The Emerging Cyber Consumer
Technology changes people. Digital technology is changing the way consumers relate to products and markets. It is not just our computers that are being reprogrammed; it is customers themselves. These emerging "cyber consumers" are like an alien race that has landed in the midst of our markets. They have different expectations and different relationships with companies from which they purchase products and services. The cyber consumer, as portrayed in Exhibit 1, clearly illustrates the need for new marketing approaches to meet their changing needs.
These cyber consumers expect to be able to customize everything - from the products and services they buy the information they seek to the price they are willing to pay. They expect to get what they want, when they want it, 24 hours a day seven days a week. Most importantly, many of these are no longer content to be passive recipients of marketing messages. They want an active role. They want to be able to engage the producer in the kind of tussle that used to characterize the street bazaar. Only now this ad hoc and localized activity has become universal, free flowing and non-stop on a global scale.

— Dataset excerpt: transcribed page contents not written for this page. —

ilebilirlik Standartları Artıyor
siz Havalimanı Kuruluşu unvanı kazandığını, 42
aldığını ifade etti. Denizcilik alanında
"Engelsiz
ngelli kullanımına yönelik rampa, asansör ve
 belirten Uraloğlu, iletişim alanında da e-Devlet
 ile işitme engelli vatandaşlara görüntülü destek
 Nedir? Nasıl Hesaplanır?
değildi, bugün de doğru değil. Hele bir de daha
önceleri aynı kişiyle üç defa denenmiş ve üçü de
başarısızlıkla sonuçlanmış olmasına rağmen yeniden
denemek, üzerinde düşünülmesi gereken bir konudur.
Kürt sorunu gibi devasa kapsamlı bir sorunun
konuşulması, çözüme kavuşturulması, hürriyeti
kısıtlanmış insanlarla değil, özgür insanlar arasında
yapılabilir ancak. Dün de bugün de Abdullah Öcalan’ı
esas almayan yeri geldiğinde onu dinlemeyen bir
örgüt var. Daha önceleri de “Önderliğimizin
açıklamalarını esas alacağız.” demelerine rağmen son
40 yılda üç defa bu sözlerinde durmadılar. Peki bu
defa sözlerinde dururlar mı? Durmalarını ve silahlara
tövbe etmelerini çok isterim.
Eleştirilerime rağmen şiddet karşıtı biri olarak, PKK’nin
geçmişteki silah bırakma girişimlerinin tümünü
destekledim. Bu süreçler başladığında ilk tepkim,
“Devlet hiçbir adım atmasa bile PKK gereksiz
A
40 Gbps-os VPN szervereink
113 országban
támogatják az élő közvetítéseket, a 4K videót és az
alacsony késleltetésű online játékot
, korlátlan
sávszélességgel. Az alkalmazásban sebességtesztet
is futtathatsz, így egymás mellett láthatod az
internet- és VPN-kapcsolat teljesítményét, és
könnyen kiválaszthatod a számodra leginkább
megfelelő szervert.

These cyber consumers are more knowledgeable and more demanding than any consumer of the past is. Digital technology has not only opened new channels for selling products. It provides the consumer with unimaginable quantity and quality of information in an easily accessible form. Consumers can sort products based on any desired attribute, price, nutritional value, functionality, etc....or combination of attributes such as price value. It can easily obtain 3rd party endorsements and evaluations including tapping the experience of other users. It has truly put the customer in charge. This has created a fundamental shift in the dynamics of marketing. Empowered by the technology, customers are unforgiving. Pity the poor company that fails to see this or refuses to play by their rules.